А в этом году я праздновал день рождения в Сиднее. Поляки из съемочной группы «Огнем и мечом» устроили такие поездки - в Америку, Австралию. Организовали отдых на острове Бали, это был подарок. Ничего не делал, отдыхал, купался. А в день рождения пришли ко мне в номер с запеченным поросенком. Очень благодарен Гофману за этот фильм. Всегда интересовался польской культурой, театром, русской культурой. Сейчас буду играть вместе с Лией Ахеджаковой в пьесе Николая Коляды по «Старосветским помещикам» Гоголя. В декабре этот спектакль должен увидеть Киев. Недавно меня пригласил сниматься Кшиштоф Занусси в телеспектакле «Жаворонок» по Жану Аную. Там я должен играть вместе с Банионисом.
- Но для вас решение сыграть Хмельницкого в «Огнем и мечом», наверное, не было простым. Вас даже попрекали…
- У нас что-то такое писали. Но я не обращаю внимания. Когда Гофман позвонил, сразу дал «добро». На меня нападали, говорили, что антиукраинский фильм. Во-первых, за сценарий отвечает Гофман, а у Сенкевича есть и позитивные, и негативные моменты. И я решил, что буду опираться на позитивные. Во-вторых, представил, как его сыграет какой-то польский выдающийся актер, который понимает Богдана Хмельницкого как предателя Речи Посполитой, ведь он же фактически развалил империю.
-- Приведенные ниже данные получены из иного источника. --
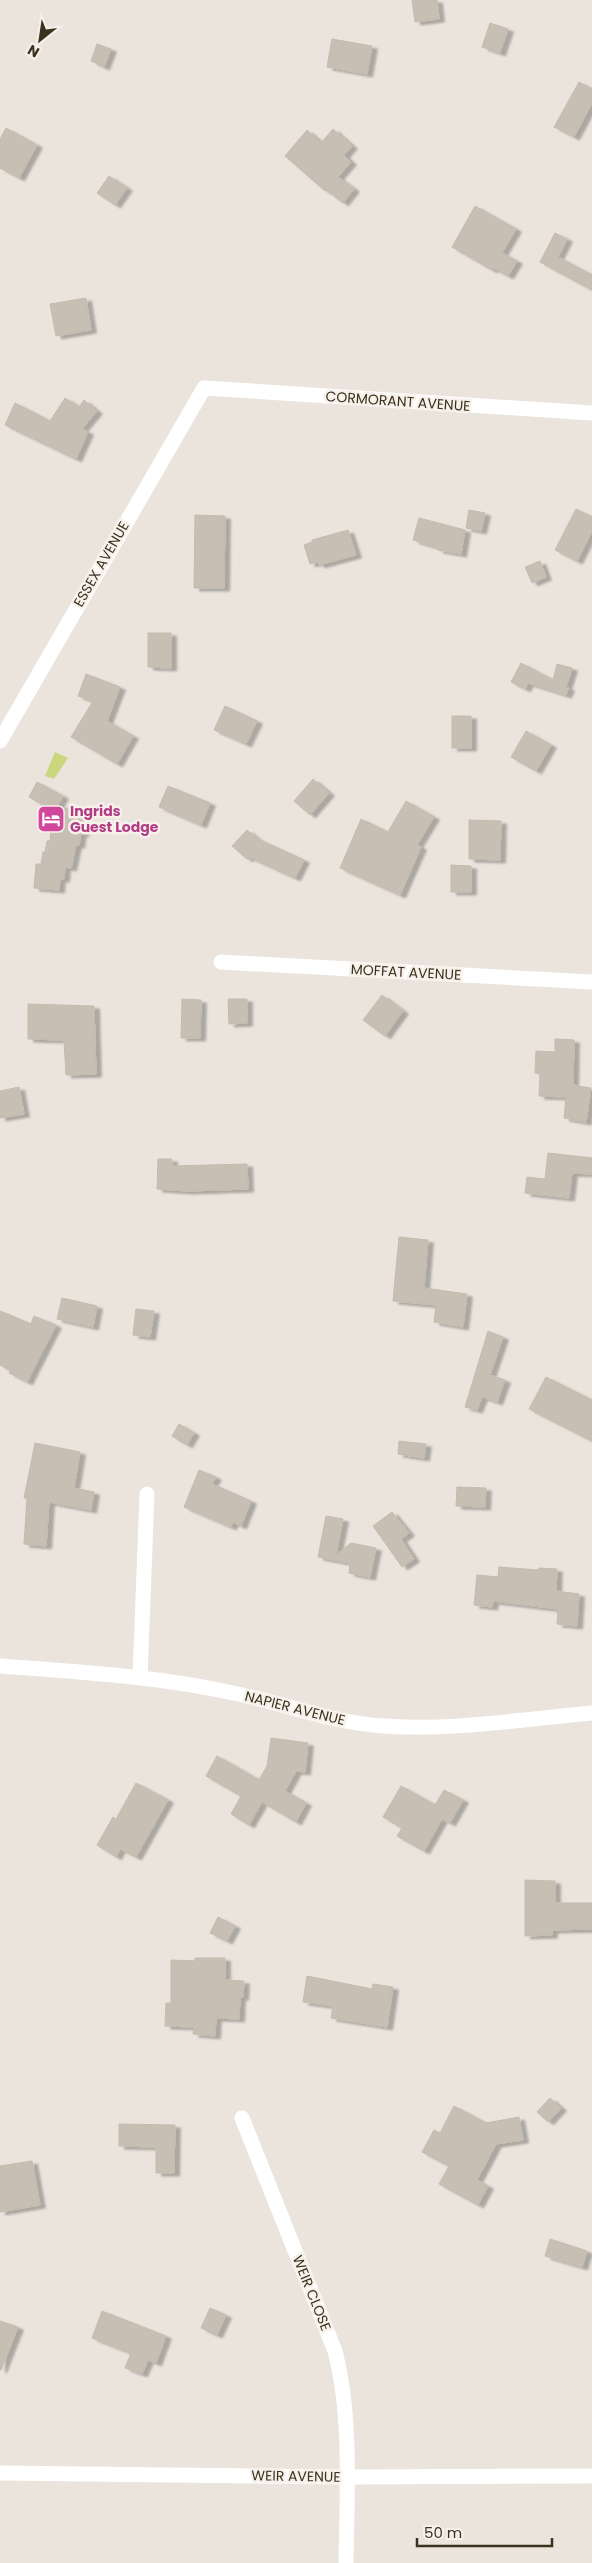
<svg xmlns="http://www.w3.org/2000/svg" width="592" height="2563" viewBox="0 0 592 2563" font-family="Poppins,sans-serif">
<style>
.water{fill:#cbd77d}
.building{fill:#c8bfb4;stroke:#c4bbae;filter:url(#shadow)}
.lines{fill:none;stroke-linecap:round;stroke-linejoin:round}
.minor{stroke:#fff;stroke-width:15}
.labels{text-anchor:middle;stroke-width:5;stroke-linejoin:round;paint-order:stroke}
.street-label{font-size:14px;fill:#3b321d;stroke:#f7f1ec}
.hotel-label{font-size:14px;font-weight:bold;fill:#b23c85;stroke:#f7f1ec;text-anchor:start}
</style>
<defs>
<filter id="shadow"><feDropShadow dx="5.5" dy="3" stdDeviation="1" flood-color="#0004"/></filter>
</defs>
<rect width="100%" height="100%" fill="#eae4dc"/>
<path class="water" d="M55,752L68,758L54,779L45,776Z"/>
<g class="building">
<path d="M412,0H437L439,19L415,22Z"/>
<path d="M490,23L508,29L500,53L482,47Z"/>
<path d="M332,39L372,46L367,74L327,67Z"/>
<path d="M97,44L111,49L104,67L91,61Z"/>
<path d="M579,82L592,89V103L574,137L554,127Z"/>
<path d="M6,128L37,145L19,178L0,168V139Z"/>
<path d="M333,129L352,146L344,155L351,162L338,177L354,189L343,203L326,190L325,191L285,156L307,130L321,143Z"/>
<path d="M109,176L127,188L115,205L97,193Z"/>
<path d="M475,206L516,229L502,253L517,261L508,276L493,268L492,270L452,247Z"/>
<path d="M555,233L567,239L558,257L592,275V290L540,262Z"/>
<path d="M86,298L91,330L56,336L50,304Z"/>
<path d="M65,398L79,407L84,400L97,411L82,429L88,432L76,459L5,425L15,403L50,421Z"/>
<path d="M576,509L592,517V531L577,561L555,550Z"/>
<path d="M469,510L485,513L481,531L466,528Z"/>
<path d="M195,515L225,516L224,588H194Z"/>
<path d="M419,518L465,530L461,554L438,550L439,548L413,540Z"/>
<path d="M348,530L356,555L319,565L318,562L310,564L304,545L312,542V540Z"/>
<path d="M540,561L546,577L532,583L525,567Z"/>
<path d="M148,633H171V668L148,667Z"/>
<path d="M521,663L553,680L557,664L572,668L566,687L569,688L566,695L528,683L525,689L511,682Z"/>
<path d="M86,674L120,687L107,721L133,736L117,764L71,737L93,701L78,696Z"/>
<path d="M225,706L257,721L246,744L214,730Z"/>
<rect x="452" y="716" width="19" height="32"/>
<path d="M526,731L551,745L536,771L511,757Z"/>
<path d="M313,779L329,793L310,815L294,801Z"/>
<path d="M37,782L63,796L57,807L86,810L83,834L81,833L79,845H76L71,868L65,867L64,879H60L59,890L34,888L36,864H41L43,852H45L47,841H50L53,810L29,797Z"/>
<path d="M168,786L210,803L201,825L159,807Z"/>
<path d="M406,801L434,817L417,845L421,847L400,895L340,868L361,819L388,832Z"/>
<path d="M469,820L501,821L500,860L469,859Z"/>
<path d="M247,830L258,839L304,860L295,878L249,857L247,859L232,846Z"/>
<path d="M451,865L471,866V892H451Z"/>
<path d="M382,995L403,1011L385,1036L363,1020Z"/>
<path d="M182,999L201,1000L200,1038H181Z"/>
<path d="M228,999H247V1023L229,1024Z"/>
<path d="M28,1004L94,1006L96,1074L66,1075L64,1040L28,1039Z"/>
<path d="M555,1039L574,1040L573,1085L591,1088L586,1122L564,1118L566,1097L539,1096L540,1074L535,1073L536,1051L555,1052Z"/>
<path d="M19,1087L24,1114L0,1118V1091Z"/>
<path d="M548,1153L592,1158V1174L572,1173L569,1198L525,1193L527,1177L545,1179Z"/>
<path d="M158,1159H172V1166L247,1164L248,1189L188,1191L157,1189Z"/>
<path d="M399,1237L428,1240L424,1288L467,1294L463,1327L434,1322L436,1305L393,1301Z"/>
<path d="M62,1298L97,1306L93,1327L57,1319Z"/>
<path d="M136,1309L154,1311L150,1337L133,1335Z"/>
<path d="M0,1311L31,1324L34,1316L56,1325L27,1382L9,1373L11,1371L0,1365Z"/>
<path d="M488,1331L503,1337L490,1375L505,1380L497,1402L482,1397L477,1410L465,1407Z"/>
<path d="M546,1377L592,1400V1441L529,1409Z"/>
<path d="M179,1424L194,1433L187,1445L172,1436Z"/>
<path d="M399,1441L426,1444L424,1458L398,1454Z"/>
<path d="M35,1443L80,1452L74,1488L94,1492L91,1510L49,1502L46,1546L24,1544L27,1498H24Z"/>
<path d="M199,1470L216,1477L212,1484L251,1501L241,1526L233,1522L231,1527L184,1507Z"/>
<path d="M457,1487L486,1488L485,1507L456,1506Z"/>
<path d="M392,1512L409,1533L401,1539L414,1559L402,1567L373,1526Z"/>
<path d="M326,1516L343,1519L336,1555L351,1543L376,1548L370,1577L349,1573L350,1563L318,1557Z"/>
<path d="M499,1567L538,1570L539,1568L557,1569L556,1591L579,1594L577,1626L557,1624L558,1609L493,1601L492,1607L474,1605L477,1575L498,1577Z"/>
<path d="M271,1738L308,1743L305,1772L296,1771L285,1791L306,1803L296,1822L262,1802L249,1825L231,1814L241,1796L206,1776L217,1756L259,1780L267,1766Z"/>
<path d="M136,1783L168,1800L136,1857L120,1849L116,1857L97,1845L113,1817L116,1819Z"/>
<path d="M401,1786L435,1805L444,1790L463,1800L450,1823L442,1819L424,1851L397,1836L402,1828L383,1817Z"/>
<path d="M525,1880L555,1881V1903H592V1929L552,1930V1935L525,1936Z"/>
<path d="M218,1917L235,1926L227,1941L210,1933Z"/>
<path d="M195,1958H225V1980L244,1981L243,1997H240L239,2019L216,2018L215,2036L193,2034L194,2027L165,2026L166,2003H171V1960L195,1961Z"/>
<path d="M307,1976L372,1989L373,1984L393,1987L387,2027L331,2018L333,2006L303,2002Z"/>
<path d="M550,2098L561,2108L548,2122L537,2112Z"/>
<path d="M454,2106L486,2123L519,2117L523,2140L496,2144L477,2180L488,2186L478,2205L439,2184L449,2166L422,2152L434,2130L440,2133Z"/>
<path d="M119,2124L175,2125L174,2173H156V2147L119,2146Z"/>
<path d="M32,2161L40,2205L0,2212V2166Z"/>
<path d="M550,2239L587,2251L582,2267L545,2256Z"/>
<path d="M210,2308L226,2315L217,2335L201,2328Z"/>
<path d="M102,2311L166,2336L156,2363L148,2360L142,2374L125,2368L131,2353L92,2338Z"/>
<path d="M0,2321L18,2327L1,2370H0Z"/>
</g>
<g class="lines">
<g class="minor">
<path d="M0,741L204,388L592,413"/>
<path d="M221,962L592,982"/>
<path d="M0,1666C78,1672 156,1676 233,1693C284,1703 332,1723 384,1726C450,1731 525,1719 592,1713"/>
<path d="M140,1677L147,1494"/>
<path d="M242,2118L335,2351C352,2417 347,2494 346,2563"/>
<path d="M0,2473L347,2477L592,2476"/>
</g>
</g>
<defs>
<symbol id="hotel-square" viewBox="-11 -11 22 22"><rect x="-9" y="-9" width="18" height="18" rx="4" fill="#d1479c" stroke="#f7f1ec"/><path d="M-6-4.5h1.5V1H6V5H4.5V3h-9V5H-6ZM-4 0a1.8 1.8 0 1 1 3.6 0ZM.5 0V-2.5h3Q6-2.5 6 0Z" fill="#fff"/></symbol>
</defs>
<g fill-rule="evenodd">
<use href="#hotel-square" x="35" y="803" width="32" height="32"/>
</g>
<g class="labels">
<g class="street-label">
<text transform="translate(398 401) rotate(4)" y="5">CORMORANT AVENUE</text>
<text transform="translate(101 564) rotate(-60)" y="5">ESSEX AVENUE</text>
<text transform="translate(406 972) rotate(3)" y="5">MOFFAT AVENUE</text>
<text transform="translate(295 1708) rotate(14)" y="5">NAPIER AVENUE</text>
<text transform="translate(312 2293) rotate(68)" y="5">WEIR CLOSE</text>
<text transform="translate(296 2476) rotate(1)" y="5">WEIR AVENUE</text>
</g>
<g class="hotel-label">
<text x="70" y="816">Ingrids<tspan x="70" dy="16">Guest Lodge</tspan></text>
</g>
</g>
<g transform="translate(40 40) rotate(210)" stroke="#f7f1ec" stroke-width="4" paint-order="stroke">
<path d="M0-4L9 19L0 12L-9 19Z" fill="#3b321d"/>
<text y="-8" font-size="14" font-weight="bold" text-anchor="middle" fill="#3b321d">N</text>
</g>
<path d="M417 2538v8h135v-8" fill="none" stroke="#3b321d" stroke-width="2.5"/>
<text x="424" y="2538" font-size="15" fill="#3b321d" stroke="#f7f1ec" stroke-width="4" paint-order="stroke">50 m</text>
</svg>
Разумеется, для них он предатель, точно также, как Мазепа для России. Но для нас он - национальный герой. Ну сыграет его польский актер, и покажут это на целый мир. И все будут знать, что вот был такой предатель Богдан Хмельницкий. «Вот пускай поляки это и делают», - кричали мне. А я сказал: «Никогда в жизни. Сделаю Богдана так, как я его понимаю, и его даже поляки примут».
- И вы своего достигли - стали в Польше героем. Как пережили этот сумасшедший успех?
- Спокойно. Мир для меня не перевернулся. Нужно снова выходить на сцену и доказывать все сначала. Это такая профессия.
- Не так давно мы с вами сидели в этой же гримерке, говорили о Голливуде, который тогда казался чем-то недостижимым. А теперь фильм с вашим участием должны номинировать на Оскар. Ваше настоящее реализовало самые смелые мечты, но, может, вам что-то хотелось бы вернуть из прошлого?
- Разве что молодость… Но, к сожалению, я не доктор Фауст. Если бы этот ум, что сейчас, да молодому… но так не бывает, и это, наверное, закономерно. Жизнь - штука одноразовая. И неплохо в ней еще Оскара получить и в Голливуде сняться.